Who's casting an integer to a pointer? Do you mean the code above? If
so, where? Do you mean the well-defined '(type *)0' in the first code?
I like to pretend that the representation of a pointer is
cryptographically signed and ought not to be tampered with.
>
> In MacOS X with 64 bit code, pointers are 64 bit with the first 4 GB
> of address space unused, and int is 32 bit. As a result, casting any
> valid pointer other than a null pointer to int is _guaranteed_ to lose
> vital information. Therefore, a compiler might decide that the result
> of (int) p is _always_ zero, so that macro would always produce
> zero.
>
Yeahbut who's doing that?
> Pointer difference is undefined behavior when one pointer is a null
> pointer. But you could do
>
> void* p = malloc (sizeof (type));
> size_t offset = (char *)&((type *) p)->member - (char *) p;
> free (p);
>
Even if the expression is not evaluated (in the code above)? Or are you
suggesting that the expression _is_ evaluated?
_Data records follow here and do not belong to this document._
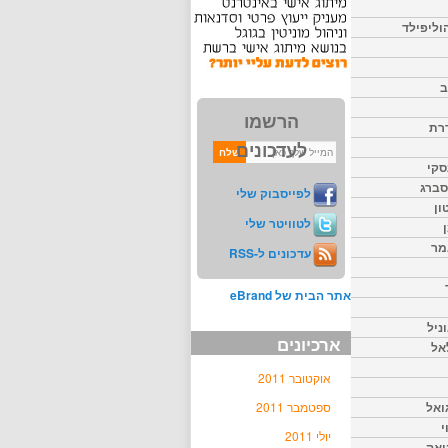
וליפילד
ב
הרשמו
דרת
לעדכונים
סקי
יסברג
לפייסבוק שלי
ון
לטוויטר שלי
מר
עדכונים ל-RSS
אתר הבית של eBrand
ניל
ארכיונים
אל
אוקטובר 2011
ואל
ספטמבר 2011
י
יולי 2011
יאק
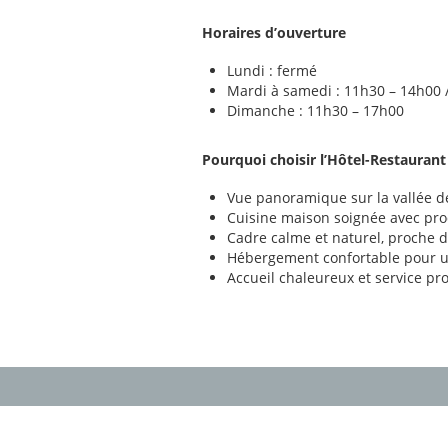
Horaires d’ouverture
Lundi : fermé
Mardi à samedi : 11h30 – 14h00 
Dimanche : 11h30 – 17h00
Pourquoi choisir l’Hôtel-Restauran
Vue panoramique sur la vallée 
Cuisine maison soignée avec prod
Cadre calme et naturel, proche 
Hébergement confortable pour u
Accueil chaleureux et service pr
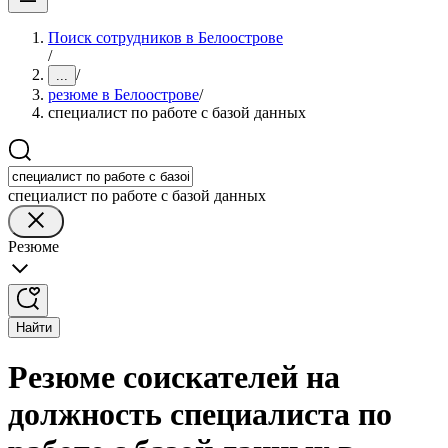
Поиск сотрудников в Белоострове
/
/
...
резюме в Белоострове
/
специалист по работе с базой данных
специалист по работе с базой данных
Резюме
Найти
Резюме соискателей на
должность специалиста по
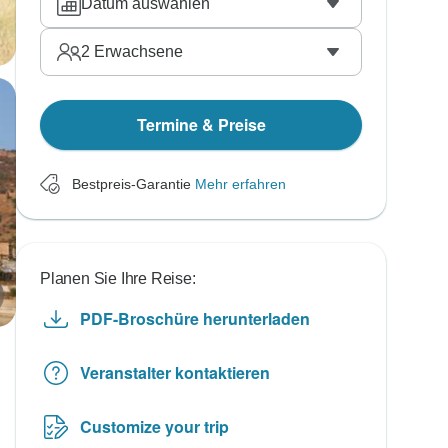
Datum auswählen
2
Erwachsene
Termine & Preise
Bestpreis-Garantie
Mehr erfahren
Planen Sie Ihre Reise:
PDF-Broschüre herunterladen
Veranstalter kontaktieren
Customize your trip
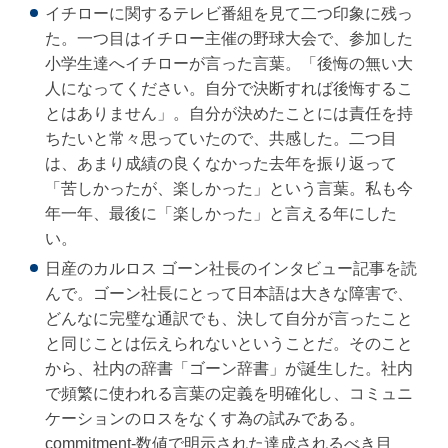
イチローに関するテレビ番組を見て二つ印象に残っ
た。一つ目はイチロー主催の野球大会で、参加した
小学生達へイチローが言った言葉。「後悔の無い大
人になってください。自分で決断すれば後悔するこ
とはありません」。自分が決めたことには責任を持
ちたいと常々思っていたので、共感した。二つ目
は、あまり成績の良くなかった去年を振り返って
「苦しかったが、楽しかった」という言葉。私も今
年一年、最後に「楽しかった」と言える年にした
い。
日産のカルロス ゴーン社長のインタビュー記事を読
んで。ゴーン社長にとって日本語は大きな障害で、
どんなに完璧な通訳でも、決して自分が言ったこと
と同じことは伝えられないということだ。そのこと
から、社内の辞書「ゴーン辞書」が誕生した。社内
で頻繁に使われる言葉の定義を明確化し、コミュニ
ケーションのロスをなくす為の試みである。
commitment-数値で明示された達成されるべき目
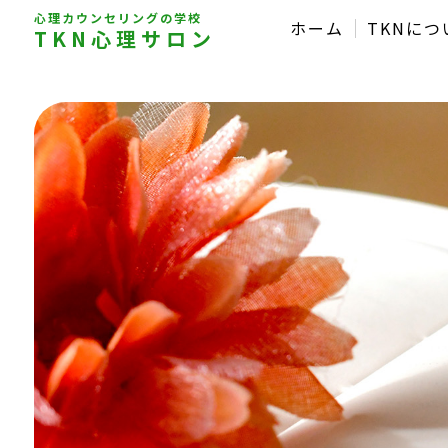
心理カウンセリングの学校
ホーム
TKNにつ
TKN心理サロン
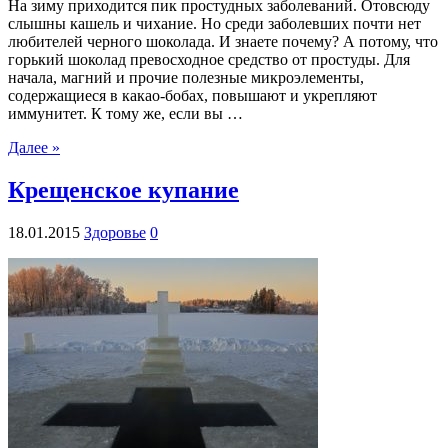
На зиму приходится пик простудных заболеваний. Отовсюду
слышны кашель и чихание. Но среди заболевших почти нет
любителей черного шоколада. И знаете почему? А потому, что
горький шоколад превосходное средство от простуды. Для
начала, магний и прочие полезные микроэлементы,
содержащиеся в какао-бобах, повышают и укрепляют
иммунитет. К тому же, если вы …
Далее »
Крещенское купание
18.01.2015
Здоровье
0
> which will calculate offset correctly unless p == NULL. And an
> optimising compiler might optimise malloc and free away and just
> assign the correct constant to offset.
>
That'd be great.
> Well, your macro invokes undefined behaviour and therefore anything
> can happen (I think it is C99 only). The original macro invokes
> undefined behaviour as well, but can produce meaningless even ignoring
> that, as part of the normal workings of the implementation.
Where does it invoke undefined behaviour, exactly? And no, it's
intended for C89. My news client might have mucked up indentation and
made it difficult to read. I apologize, but please do have a second
read of it.